**Exercise prompt:**
Reproduce the items from the start through the line with "including dedicated seats", replacing "pledged" with "promised" and leaving everything else unchanged.
Entries provided Start Marker
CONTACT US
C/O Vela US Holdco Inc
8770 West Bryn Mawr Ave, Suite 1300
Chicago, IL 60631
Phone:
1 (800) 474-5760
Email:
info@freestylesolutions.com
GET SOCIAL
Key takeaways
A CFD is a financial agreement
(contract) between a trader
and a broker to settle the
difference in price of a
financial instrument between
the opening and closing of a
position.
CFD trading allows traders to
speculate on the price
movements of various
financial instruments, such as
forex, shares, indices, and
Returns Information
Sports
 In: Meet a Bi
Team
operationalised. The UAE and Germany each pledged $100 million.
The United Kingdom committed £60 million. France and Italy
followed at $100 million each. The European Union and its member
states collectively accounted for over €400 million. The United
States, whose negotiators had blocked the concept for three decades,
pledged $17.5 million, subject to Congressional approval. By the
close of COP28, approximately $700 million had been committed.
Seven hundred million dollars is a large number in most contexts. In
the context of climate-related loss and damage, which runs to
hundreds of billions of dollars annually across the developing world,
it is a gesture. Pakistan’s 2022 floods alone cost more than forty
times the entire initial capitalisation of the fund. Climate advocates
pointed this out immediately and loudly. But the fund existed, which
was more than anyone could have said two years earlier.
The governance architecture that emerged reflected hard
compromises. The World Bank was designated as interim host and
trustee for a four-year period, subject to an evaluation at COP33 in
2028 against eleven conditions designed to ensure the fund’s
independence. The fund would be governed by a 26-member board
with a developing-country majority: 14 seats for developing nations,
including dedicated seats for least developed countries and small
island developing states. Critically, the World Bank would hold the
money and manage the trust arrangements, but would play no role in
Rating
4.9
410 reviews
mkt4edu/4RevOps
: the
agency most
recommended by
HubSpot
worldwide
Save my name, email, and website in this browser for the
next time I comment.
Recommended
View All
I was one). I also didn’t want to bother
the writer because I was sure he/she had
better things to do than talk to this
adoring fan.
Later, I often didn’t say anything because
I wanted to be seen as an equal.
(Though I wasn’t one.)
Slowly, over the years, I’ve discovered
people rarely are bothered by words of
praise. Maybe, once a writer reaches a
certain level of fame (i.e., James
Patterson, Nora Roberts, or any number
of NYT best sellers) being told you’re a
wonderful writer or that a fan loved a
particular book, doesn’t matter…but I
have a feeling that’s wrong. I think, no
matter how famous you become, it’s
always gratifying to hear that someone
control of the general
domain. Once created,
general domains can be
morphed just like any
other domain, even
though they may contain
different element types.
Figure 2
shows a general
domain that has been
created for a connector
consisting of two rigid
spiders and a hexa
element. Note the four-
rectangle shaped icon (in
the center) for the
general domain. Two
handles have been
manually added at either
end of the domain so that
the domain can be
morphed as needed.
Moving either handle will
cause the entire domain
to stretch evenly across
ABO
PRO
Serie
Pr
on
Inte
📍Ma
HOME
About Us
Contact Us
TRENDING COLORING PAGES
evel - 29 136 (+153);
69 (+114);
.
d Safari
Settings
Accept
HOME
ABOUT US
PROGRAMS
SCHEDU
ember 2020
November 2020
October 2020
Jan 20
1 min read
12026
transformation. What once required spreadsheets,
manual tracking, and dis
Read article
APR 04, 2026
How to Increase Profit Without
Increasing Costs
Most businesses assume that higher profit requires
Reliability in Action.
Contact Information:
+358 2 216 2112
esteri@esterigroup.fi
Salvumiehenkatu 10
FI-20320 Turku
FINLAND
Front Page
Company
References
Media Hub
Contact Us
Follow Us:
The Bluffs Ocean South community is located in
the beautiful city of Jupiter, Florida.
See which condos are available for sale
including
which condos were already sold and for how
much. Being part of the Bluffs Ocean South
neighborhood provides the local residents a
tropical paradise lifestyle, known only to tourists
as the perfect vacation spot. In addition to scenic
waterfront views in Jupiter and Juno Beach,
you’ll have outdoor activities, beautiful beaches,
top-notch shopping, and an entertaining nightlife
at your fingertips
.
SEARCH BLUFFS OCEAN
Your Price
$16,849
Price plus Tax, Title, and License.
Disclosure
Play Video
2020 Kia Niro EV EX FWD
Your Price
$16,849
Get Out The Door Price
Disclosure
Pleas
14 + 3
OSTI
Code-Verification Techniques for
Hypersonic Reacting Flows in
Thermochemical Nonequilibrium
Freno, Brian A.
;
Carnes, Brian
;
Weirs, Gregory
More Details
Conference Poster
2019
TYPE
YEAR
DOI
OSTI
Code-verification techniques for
Entries provided End Marker
**Answer for this exercise:**
CONTACT US
C/O Vela US Holdco Inc
8770 West Bryn Mawr Ave, Suite 1300
Chicago, IL 60631
Phone:
1 (800) 474-5760
Email:
info@freestylesolutions.com
GET SOCIAL
Key takeaways
A CFD is a financial agreement
(contract) between a trader
and a broker to settle the
difference in price of a
financial instrument between
the opening and closing of a
position.
CFD trading allows traders to
speculate on the price
movements of various
financial instruments, such as
forex, shares, indices, and
Returns Information
Sports
 In: Meet a Bi
Team
operationalised. The UAE and Germany each promised $100 million.
The United Kingdom committed £60 million. France and Italy
followed at $100 million each. The European Union and its member
states collectively accounted for over €400 million. The United
States, whose negotiators had blocked the concept for three decades,
promised $17.5 million, subject to Congressional approval. By the
close of COP28, approximately $700 million had been committed.
Seven hundred million dollars is a large number in most contexts. In
the context of climate-related loss and damage, which runs to
hundreds of billions of dollars annually across the developing world,
it is a gesture. Pakistan’s 2022 floods alone cost more than forty
times the entire initial capitalisation of the fund. Climate advocates
pointed this out immediately and loudly. But the fund existed, which
was more than anyone could have said two years earlier.
The governance architecture that emerged reflected hard
compromises. The World Bank was designated as interim host and
trustee for a four-year period, subject to an evaluation at COP33 in
2028 against eleven conditions designed to ensure the fund’s
independence. The fund would be governed by a 26-member board
with a developing-country majority: 14 seats for developing nations,
including dedicated seats for least developed countries and small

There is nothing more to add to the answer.